Fantascienza in città
La città rappresenta una costante nella storia della civiltà umana: dagli insediamenti su palafitte all'ingorgo di grattacieli di Manhattan, la città ha percorso lo stesso cammino dell'uomo cambiando di aspetto, di materiali, di concezione, di struttura... ma rimanendo profondamente (e paradossalmente) fedele a sé stessa nella funzione svolta.
Allo stesso tempo l'uomo ha concepito in modo astratto la città oscillando tra due punti estremi:
La città organismo
La città come organismo nasce dalle necessita fisico sociali dell'uomo: è quella struttura che si sviluppa secondo leggi e dinamiche proprie, tenendo conto della domanda del fruitore e rispettando i vincoli del luogo dove nasce, espandendosi però in piena autonomia. Un organismo che si accresce assecondando l'ambiente in cui prolifera, modificandosi e diffondendosi col modificarsi e col diffondersi delle esigenze che deve soddisfare. Sia essa il borgo medioevale, accumulo di strati abitativi che seguono la struttura fisica dell'altura su cui nascono, o la città rupestre che si adatta alla friabilità o meno della parete rocciosa che la genera, la città come organismo cresce e si sviluppa secondo le proprie leggi interne.
La città meccanismo
La città come meccanismo nasce dal progetto: è quella struttura che si sviluppa secondo leggi e dinamiche pensate a tavolino e pianificate; che per tenere conto della domanda del fruitore e dei vincoli del luogo di nascita si espande secondo leggi ferree ed esterne alla sua struttura. Sia essa la città ideale, sogno del rinascimento, o la realizzazione utopica di nuove progettazioni come nel caso di Brasilia, la città come meccanismo nasce svincolata dai bisogni particolari che deve soddisfare per cercare invece di rispondere a bisogni ideali o teorici.
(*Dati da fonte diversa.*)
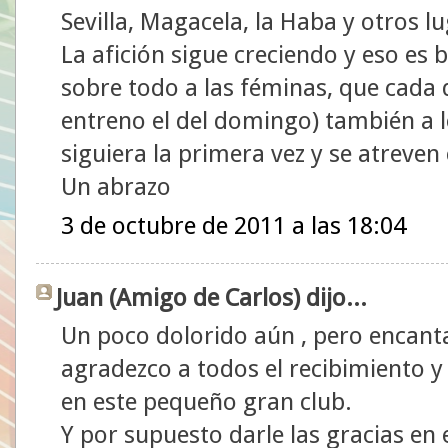
Sevilla, Magacela, la Haba y otros 
La afición sigue creciendo y eso es
sobre todo a las féminas, que cada
entreno el del domingo) también a l
siguiera la primera vez y se atreven
Un abrazo
3 de octubre de 2011 a las 18:04
Juan (Amigo de Carlos) dijo...
Un poco dolorido aún , pero encanta
agradezco a todos el recibimiento y
en este pequeño gran club.
Y por supuesto darle las gracias en e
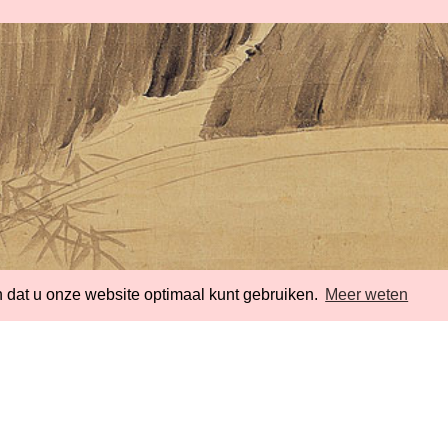
 dat u onze website optimaal kunt gebruiken.
Meer weten
Werkgebouw Het Veem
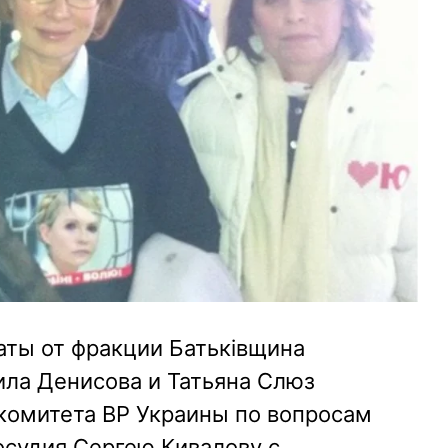
ты от фракции Батьківщина
ла Денисова и Татьяна Слюз
комитета ВР Украины по вопросам
осудия Сергею Кивалову с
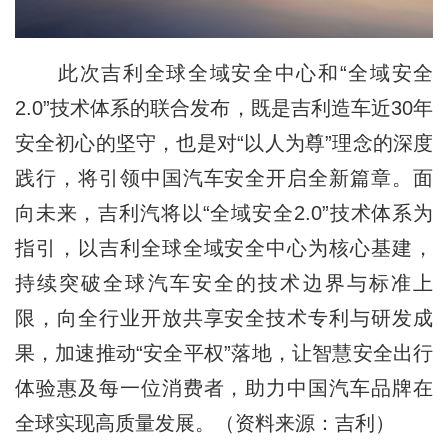
此次吉利全球全域安全中心和“全域安全
2.0”技术体系的联合发布，既是吉利造车近30年
安全初心的坚守，也是对“以人为尊”理念的深度
践行，将引领中国汽车安全开启全新篇章。面
向未来，吉利汽将以“全域安全2.0”技术体系为
指引，以吉利全球全域安全中心为核心基建，
持续突破全球汽车安全的技术边界与标准上
限，向全行业开放共享安全技术专利与研发成
果，加速推动“安全平权”落地，让智慧安全出行
体验惠及每一位消费者，助力中国汽车品牌在
全球实现高质量发展。（资料来源：吉利）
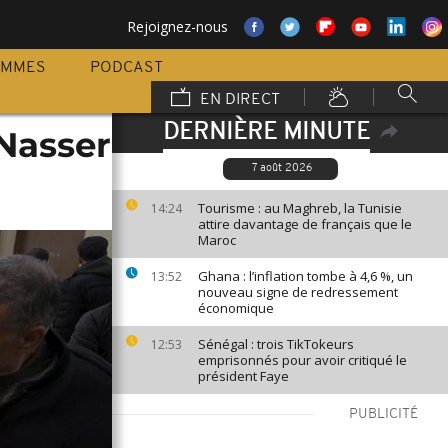
Rejoignez-nous
AMMES
PODCAST
EN DIRECT
DERNIÈRE MINUTE
 Nasser
7 août 2026
Tourisme : au Maghreb, la Tunisie
14:24
attire davantage de français que le
Maroc
Ghana : l’inflation tombe à 4,6 %, un
13:52
nouveau signe de redressement
économique
Sénégal : trois TikTokeurs
12:53
emprisonnés pour avoir critiqué le
président Faye
PUBLICITÉ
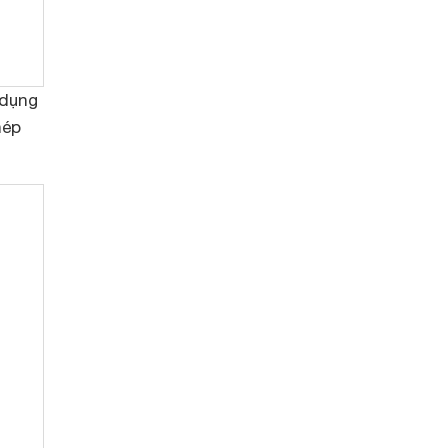
 dụng
hép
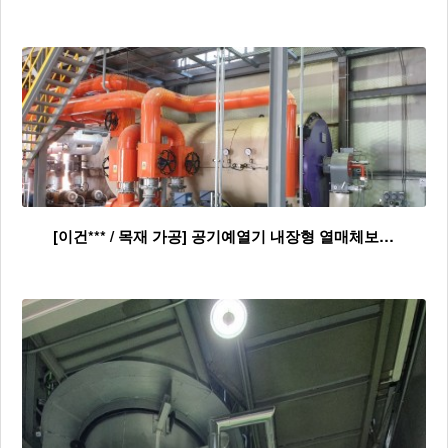
[이건*** / 목재 가공] 공기예열기 내장형 열매체보…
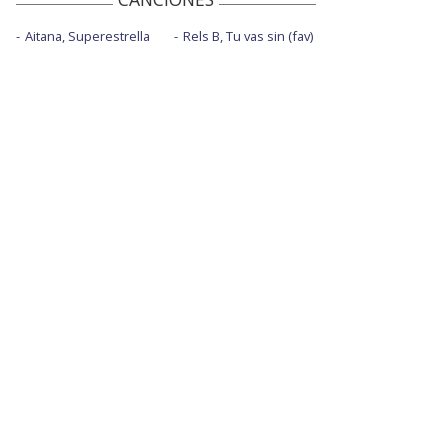
Aitana, Superestrella
Rels B, Tu vas sin (fav)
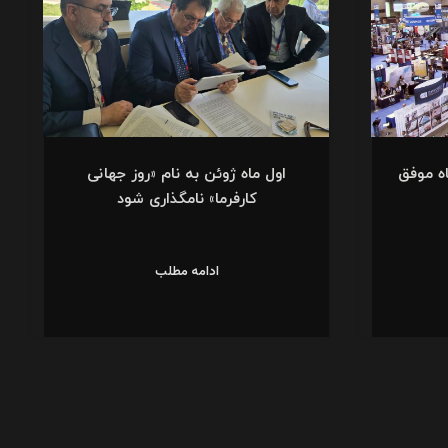
اه موفق
اول ماه ژوئن به نام «روز جهانی
کارفرما» نامگذاری شود
ادامه مطلب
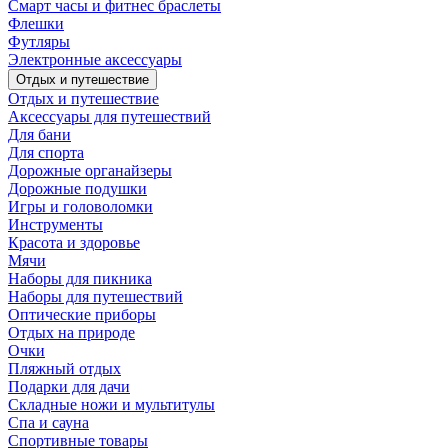
Смарт часы и фитнес браслеты
Флешки
Футляры
Электронные аксессуары
Отдых и путешествие
Отдых и путешествие
Аксессуары для путешествий
Для бани
Для спорта
Дорожные органайзеры
Дорожные подушки
Игры и головоломки
Инструменты
Красота и здоровье
Мячи
Наборы для пикника
Наборы для путешествий
Оптические приборы
Отдых на природе
Очки
Пляжный отдых
Подарки для дачи
Складные ножи и мультитулы
Спа и сауна
Спортивные товары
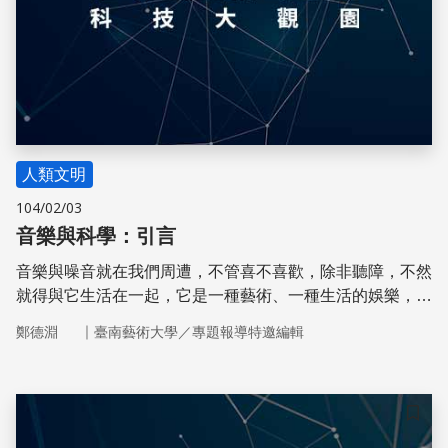
人類文明
104/02/03
音樂與科學：引言
音樂與噪音就在我們周遭，不管喜不喜歡，除非聽障，不然
就得與它生活在一起，它是一種藝術、一種生活的娛樂，但
是做為聲音的一種形式，當然它也可以用科學來解釋。
｜
鄭德淵
臺南藝術大學／專題報導特邀編輯
儲存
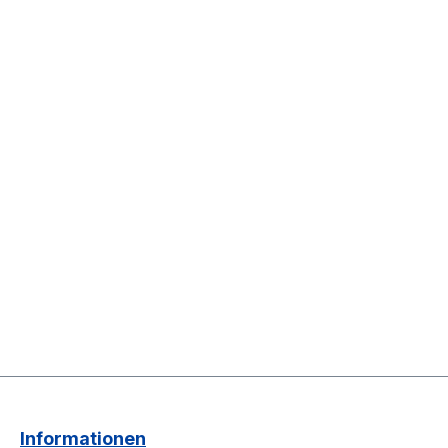
Informationen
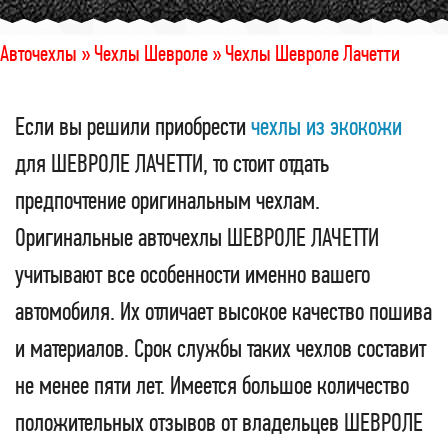
Авточехлы »
Чехлы Шевроле »
Чехлы Шевроле Лачетти
Если вы решили приобрести
чехлы из экокожи
для ШЕВРОЛЕ ЛАЧЕТТИ, то стоит отдать
предпочтение оригинальным чехлам.
Оригинальные авточехлы ШЕВРОЛЕ ЛАЧЕТТИ
учитывают все особенности именно вашего
автомобиля. Их отличает высокое качество пошива
и материалов. Срок службы таких чехлов составит
не менее пяти лет. Имеется большое количество
положительных отзывов от владельцев ШЕВРОЛЕ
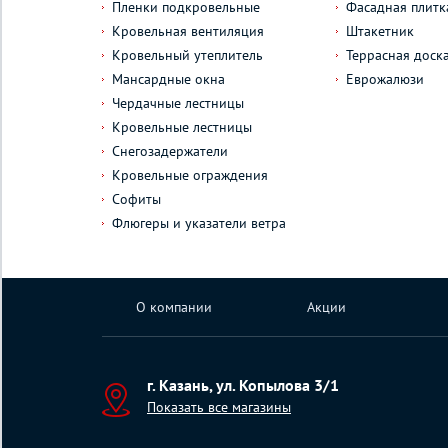
Пленки подкровельные
Фасадная плитк
Кровельная вентиляция
Штакетник
Кровельный утеплитель
Террасная доск
Мансардные окна
Еврожалюзи
Чердачные лестницы
Кровельные лестницы
Снегозадержатели
Кровельные ограждения
Софиты
Флюгеры и указатели ветра
О компании
Акции
г. Казань, ул. Копылова 3/1
Показать все магазины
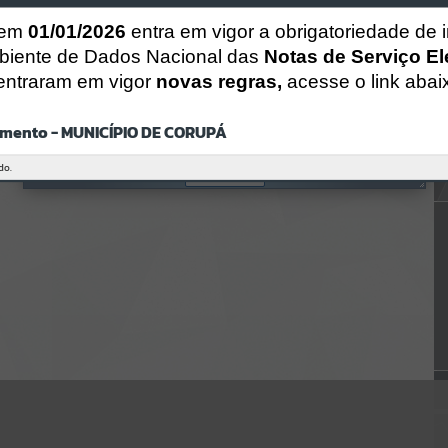
CÓDIGO DA MENSAGEM:
EST-000040
 em
01/01/2026
entra em vigor a obrigatoriedade de 
Ocorreu um erro de script:
biente de Dados Nacional das
Notas de Serviço El
Uncaught SyntaxError: Unexpected token '('
https://corupa.atende.net/https:/corupa.atende.net/cidadao/pagina/g
entraram em vigor
novas regras,
acesse o link abai
abinete-
executivo/static/bundle/wpo_index_2_base_l2_portal_editores_sync
_dd63a725aa1a3e42e62571aa199b67e2.js?v=816ac05d:47
mento - MUNICÍPIO DE CORUPÁ
Verificar Mais Detalhes
do.
OK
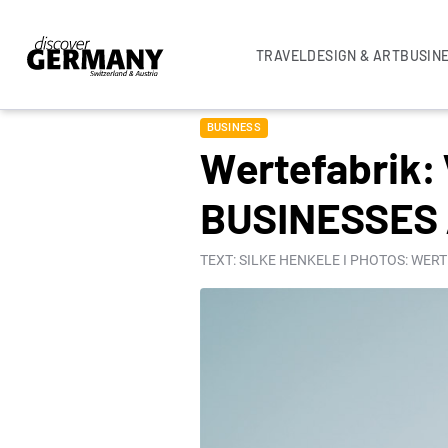
TRAVEL
DESIGN & ART
BUSIN
BUSINESS
Wertefabrik
BUSINESSES 
TEXT: SILKE HENKELE I PHOTOS: WER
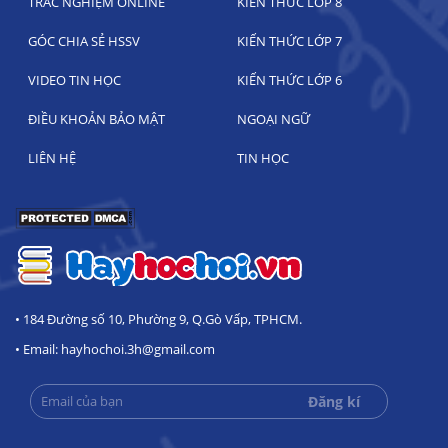
TRẮC NGHIỆM ONLINE
KIẾN THỨC LỚP 8
GÓC CHIA SẺ HSSV
KIẾN THỨC LỚP 7
VIDEO TIN HỌC
KIẾN THỨC LỚP 6
ĐIỀU KHOẢN BẢO MẬT
NGOẠI NGỮ
LIÊN HỆ
TIN HỌC
• 184 Đường số 10, Phường 9, Q.Gò Vấp, TPHCM.
• Email: hayhochoi.3h@gmail.com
Naturalmente questi due concetti non sono altro che i punti estremi ed opposti di una serie di concezioni delta città più sfumate ed intermedie, punti, diciamo così, teorici. Per esempio cos'altro sono i piani regolatori delle nostre città se non il tentativo di innestare le leggi del meccanismo all'interno di una struttura che tende ad essere organica?
La fantascienza ha trattato spesso il tema della città futura, facendolo però quasi sempre in modo tangenziale, lasciando più che altro il tema come parte dello sfondo su cui impostare l'azione. Si è trattato spesso più che altro di note di colore e non di uno studio di una progettazione preciso e scientifico.
A volte ci sono delle eccezioni.
Nel 1974 presso gli Oscar Mondadori esce un volumetto dalla copertina piuttosto brutta, è la traduzione di una raccolta di racconti pubblicata negli USA l'anno precedente, Future City, e da noi titolata Le città che ci aspettano.
Il volume raccoglie una serie di racconti (14 nell'edizione italiana, ho motivo di credere che l'edizione originale ne contenga di più) che presentano dei concetti particolari di città: la città festival, la città sicura, la città degli uffici, la città di superficie, la città dei riti, la città della mafia, la città degli sfratti, la città senz'aria, la città programmata, la città fuori dalla città, la città dei robot, la città senza uomini, la città condannata, la fine della città.
L'idea che si fa largo, e questo libro ne rappresenta una conferma, è che in massima parte la fantascienza classica, quando si è posta a studiare il concetto abbia sentito la città più che altro come meccanismo, mentre le nuove tendenze (diciamo da Blade Runner e dai cyberpunk in poi) sentono la città più come un organismo.